Wer weiß wie es richtig heißen muss?

Danke für jede Hilfe.

Gruß Andi


----------



## AndreasS (25. Jan 2005)

Hi,

ich möchte damit die Einträge aus der DB löschen, die in den Textfeldern stehen.
Gibts da vielleicht noch andere Möglichkeiten.
Bin für alles dankbar (Links etc. )

Gruß Andi


----------



## DP (25. Jan 2005)

hölle, was ist das für sql? 

delete from tabelle where spalte = x;

oder z.b. bei mysql auch mgl:

delete tab1 from tab1, tab2 where tab1.spalte=tab2.spalte


----------



## AndreasS (25. Jan 2005)

Geht leider auch nicht.

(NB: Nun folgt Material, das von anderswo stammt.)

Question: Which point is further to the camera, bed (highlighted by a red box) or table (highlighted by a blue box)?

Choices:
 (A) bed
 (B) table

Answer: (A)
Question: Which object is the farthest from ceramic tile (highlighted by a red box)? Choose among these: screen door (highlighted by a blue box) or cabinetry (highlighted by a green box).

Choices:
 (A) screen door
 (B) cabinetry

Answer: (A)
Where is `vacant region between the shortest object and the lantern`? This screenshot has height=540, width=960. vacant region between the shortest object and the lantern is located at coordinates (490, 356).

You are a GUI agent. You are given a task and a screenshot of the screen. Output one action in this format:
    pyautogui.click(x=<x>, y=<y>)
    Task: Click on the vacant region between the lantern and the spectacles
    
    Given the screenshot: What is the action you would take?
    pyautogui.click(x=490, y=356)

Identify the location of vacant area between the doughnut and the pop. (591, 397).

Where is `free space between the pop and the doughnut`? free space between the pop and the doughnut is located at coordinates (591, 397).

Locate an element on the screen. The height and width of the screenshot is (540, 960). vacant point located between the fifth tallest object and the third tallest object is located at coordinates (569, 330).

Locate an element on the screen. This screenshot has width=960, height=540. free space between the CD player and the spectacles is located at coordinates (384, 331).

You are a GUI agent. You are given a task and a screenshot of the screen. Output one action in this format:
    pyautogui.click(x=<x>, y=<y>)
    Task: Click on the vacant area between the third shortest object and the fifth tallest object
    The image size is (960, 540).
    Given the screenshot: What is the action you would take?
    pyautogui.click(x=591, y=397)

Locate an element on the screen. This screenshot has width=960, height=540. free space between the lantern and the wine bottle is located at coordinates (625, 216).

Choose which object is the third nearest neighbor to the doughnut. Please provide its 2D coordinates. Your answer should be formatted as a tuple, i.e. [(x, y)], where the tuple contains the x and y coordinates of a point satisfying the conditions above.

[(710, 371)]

Warum?

String query = "DELETE * FROM Kunden WHERE knr ='+Integer.parseInt(kNrTf.getText())'";


----------



## AndreasS (25. Jan 2005)

... die richtige Syntax.
Weiß leider nicht, wie ich das formulieren soll :cry: 

Vielleicht bekomme ich ja nochmal hilfe.


----------



## KSG9|sebastian (25. Jan 2005)

DELETE FROM tabelle WHERE spalte=wert AND andere_spalte = anderer_wert


Den "*" gibt es in der DELETE Syntax nicht, dafür gibts auch ne MySQL Dokumentation...


----------



## AndreasS (25. Jan 2005)

String query = "DELETE FROM Kunden WHERE" + " knr = ('"+Integer.parseInt(kNrTf.getText())+"')";


----------



## Bleiglanz (26. Jan 2005)

das kann doch kein Schwein lesen

=> nimm ein preparedStatement


----------